(2/27/07 Workout – Upper body circuit with trainer)
– Seated barbell military press (Smith machine, 3×15 @ 40 lb total plates)
– Upright Smith machine row (3 x 15 @ 30 lb total plates)
– BB tricep bench press (3 x 15 @ 55 lb)
– BB standing bicep curls (3 x 15 @ 40/30 lb)
My left shoulder felt a bit twingy this morning when performed any arm movements that crossed over the front of my body, but was fine by the middle of the workout. Due to the lack of rest between exercises, I found that my forearms were too exhausted to perform all 15 reps of BB curls at 40 lbs, and I had to drop weight down to 30 to finish the set in circuits 2 and 3.
Cardio, which I did on my own, was a 20 minute interval run (4, 5, 6, 7, and 9.5 mph for one minute each; repeat) with 5 minutes of warm up and 5 minutes of cooldown.
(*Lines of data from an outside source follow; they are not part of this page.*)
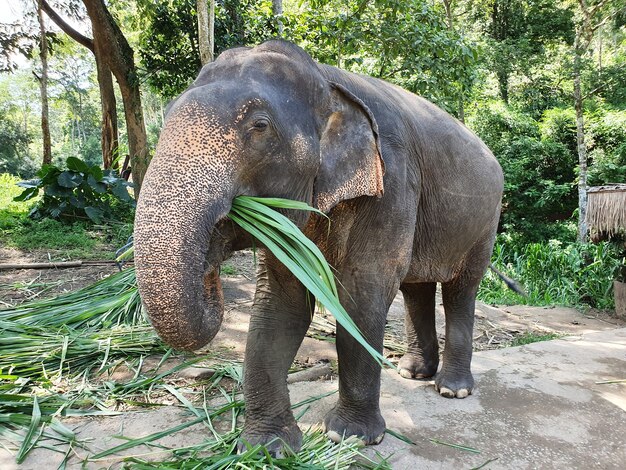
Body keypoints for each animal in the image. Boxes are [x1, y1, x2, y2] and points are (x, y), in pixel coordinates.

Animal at [135, 40, 502, 456]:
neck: (328, 80)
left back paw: (452, 389)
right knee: (416, 288)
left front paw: (351, 436)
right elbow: (282, 302)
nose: (209, 271)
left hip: (486, 220)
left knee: (461, 289)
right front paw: (268, 447)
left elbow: (362, 293)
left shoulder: (393, 181)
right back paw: (412, 372)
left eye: (259, 126)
I haven’t been running regularly since I ran a 5k on January 20, so I took it a bit easy today.
Pre-workout supplement: 3 scoops MRM BCAA + Glutamine
Post-workout shake: 1 scoop whey protein blend, 3 scoops BCAA/Glutamine, 1 scoop dextrose
Water: 4 cups
I may do some yoga or TT core work tonight while watching Heroes on the DVR.
As recommended by Jen Heath on the TTmembers.com forum, I am keeping my deficit conservative at this time and consuming 1700-1800 calories/day on average. I have also added BCAAs back into my pre- and post-workout nutrition. I’m thinking that I’ll have to give up the 4 cheats/week (90% compliance rule) allowed by Precision Nutrition and just work on more consistent and cleaner meals though, as I find that I just get better results with just one cheat a week and a diet that doesn’t vary much from day to day. I’m going to structure my nutrition more along the lines of the TT nutrition model this week and see where that takes me.
My deficit is so small that I feel that eating clean is more important than ever. I just don’t have the leeway to shrug off a few hundred unplanned calories, unlike the days when I was limping along (and freezing to death) at 1200 calories/day.